(Human pose keypoint data)
┌──

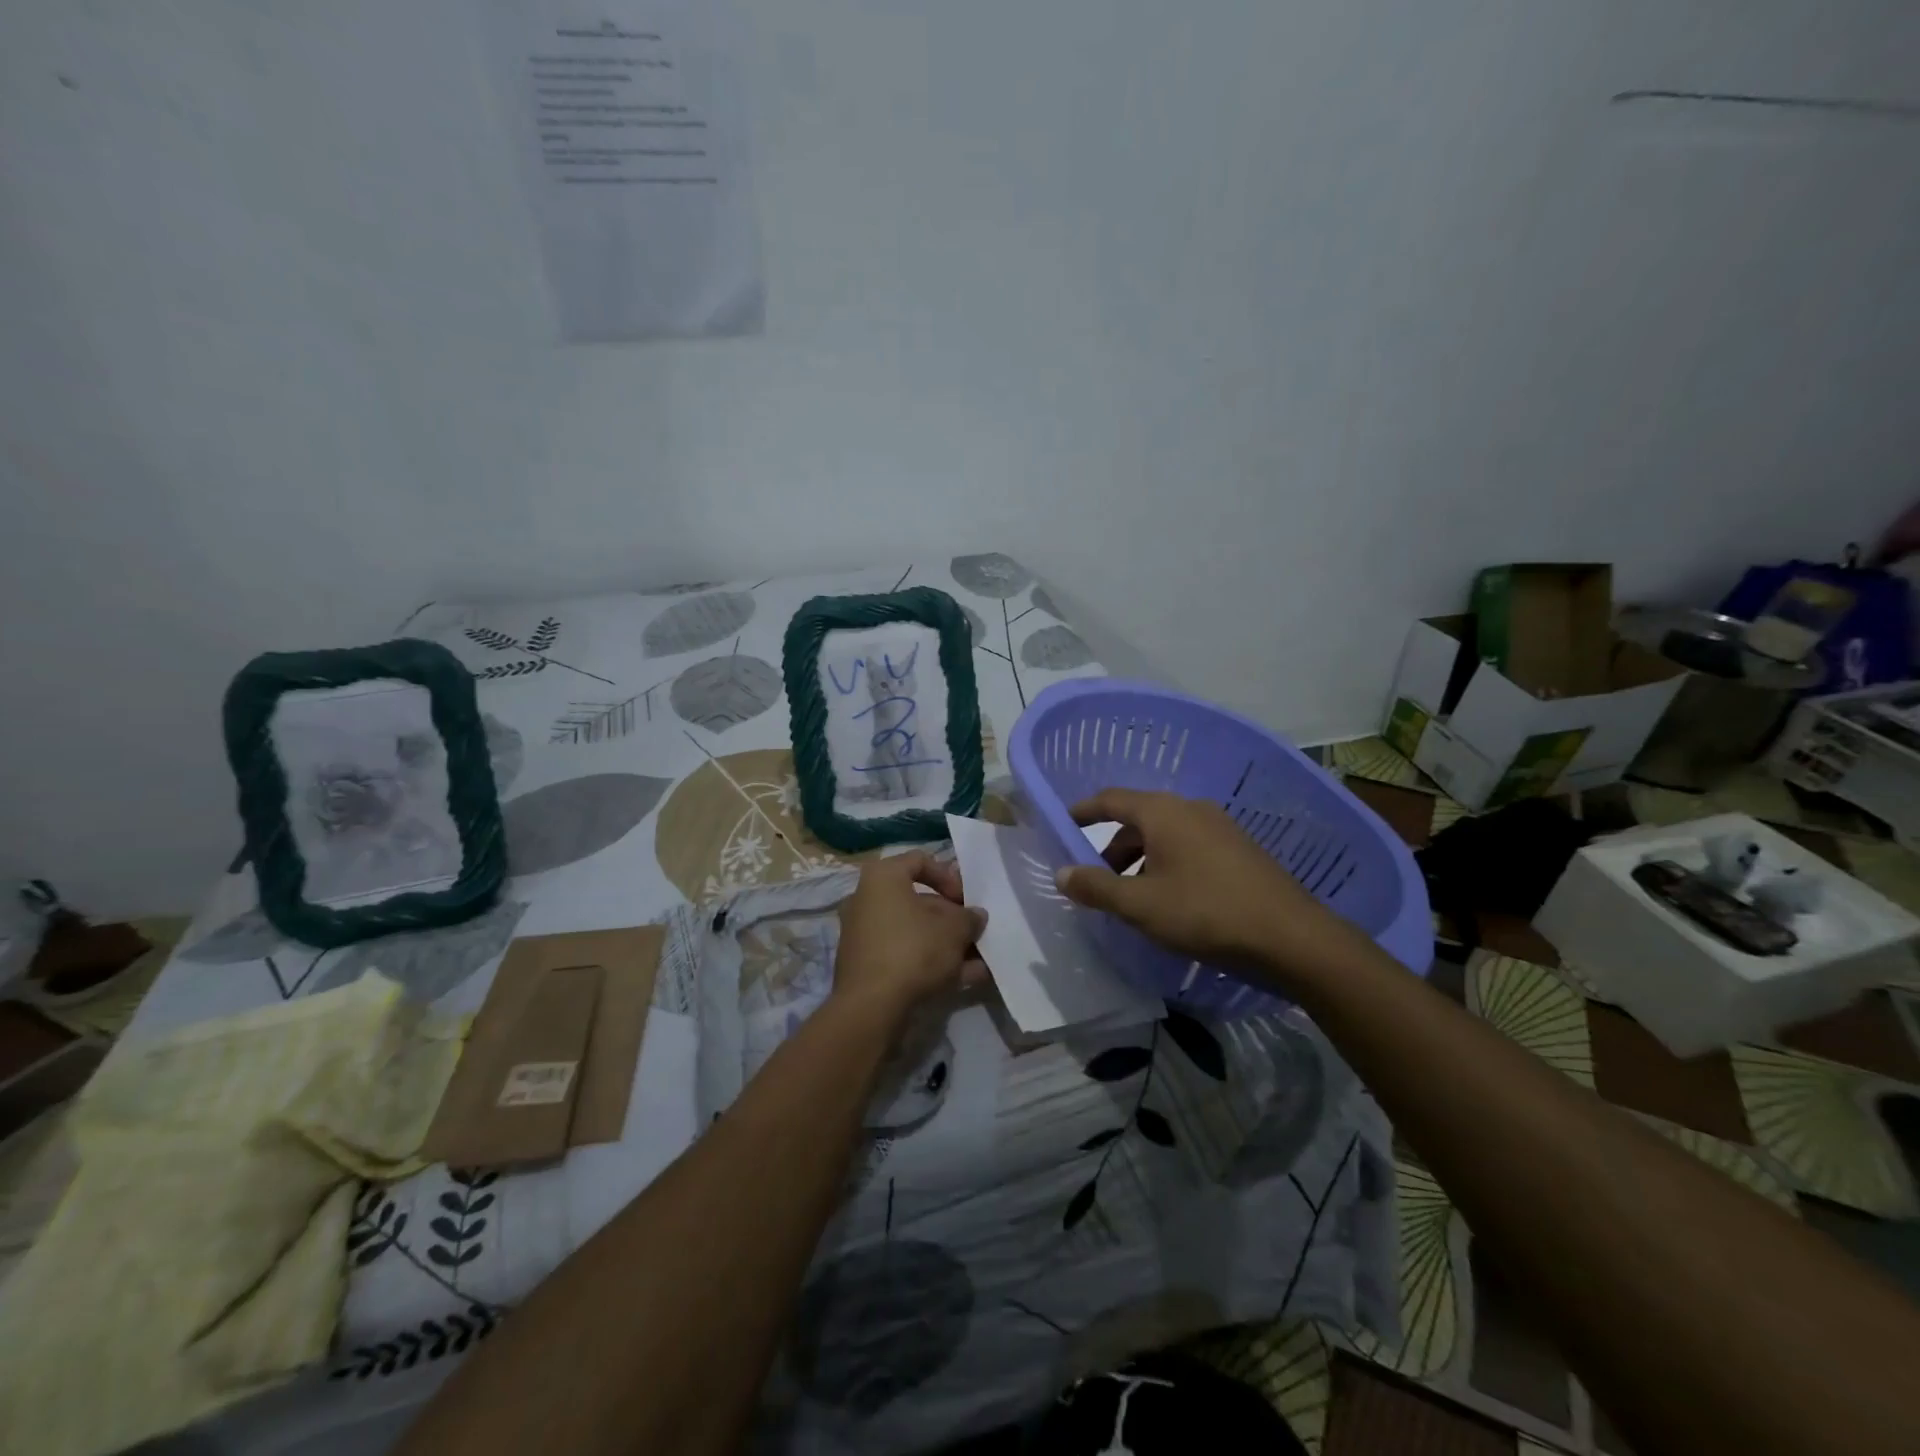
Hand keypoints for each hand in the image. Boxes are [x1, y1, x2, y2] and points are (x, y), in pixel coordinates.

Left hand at [832, 852, 987, 1024]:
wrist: (871, 1007)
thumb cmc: (913, 950)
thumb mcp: (954, 930)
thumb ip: (969, 918)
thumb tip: (976, 916)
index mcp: (882, 878)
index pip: (920, 861)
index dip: (949, 876)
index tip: (966, 898)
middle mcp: (867, 900)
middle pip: (918, 901)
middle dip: (951, 917)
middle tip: (974, 931)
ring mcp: (864, 935)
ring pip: (914, 932)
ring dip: (947, 944)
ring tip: (980, 959)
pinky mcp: (867, 967)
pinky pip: (905, 956)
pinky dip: (932, 963)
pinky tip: (967, 979)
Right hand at [1054, 787, 1346, 976]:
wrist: (1292, 937)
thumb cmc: (1206, 913)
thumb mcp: (1140, 905)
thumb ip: (1096, 887)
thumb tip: (1061, 873)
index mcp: (1163, 812)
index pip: (1111, 799)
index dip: (1083, 811)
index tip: (1063, 825)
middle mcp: (1191, 808)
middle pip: (1139, 819)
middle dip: (1113, 848)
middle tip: (1098, 881)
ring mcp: (1220, 827)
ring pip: (1166, 835)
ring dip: (1141, 860)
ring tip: (1134, 898)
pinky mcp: (1240, 849)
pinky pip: (1189, 847)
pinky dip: (1168, 865)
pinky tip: (1171, 901)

└──

What the task asks: When you reach the line containing "middle mcp: (1191, 808)" in the data above, retype it and each line after it through the final one, exactly as written.

Answer below:
middle mcp: (1191, 808)
middle pip: (1139, 819)
middle dip: (1113, 848)
middle tip: (1098, 881)
ring mcp: (1220, 827)
ring pip: (1166, 835)
ring dip: (1141, 860)
ring tip: (1134, 898)
pinky mcp: (1240, 849)
pinky pip: (1189, 847)
pinky dip: (1168, 865)
pinky tip: (1171, 901)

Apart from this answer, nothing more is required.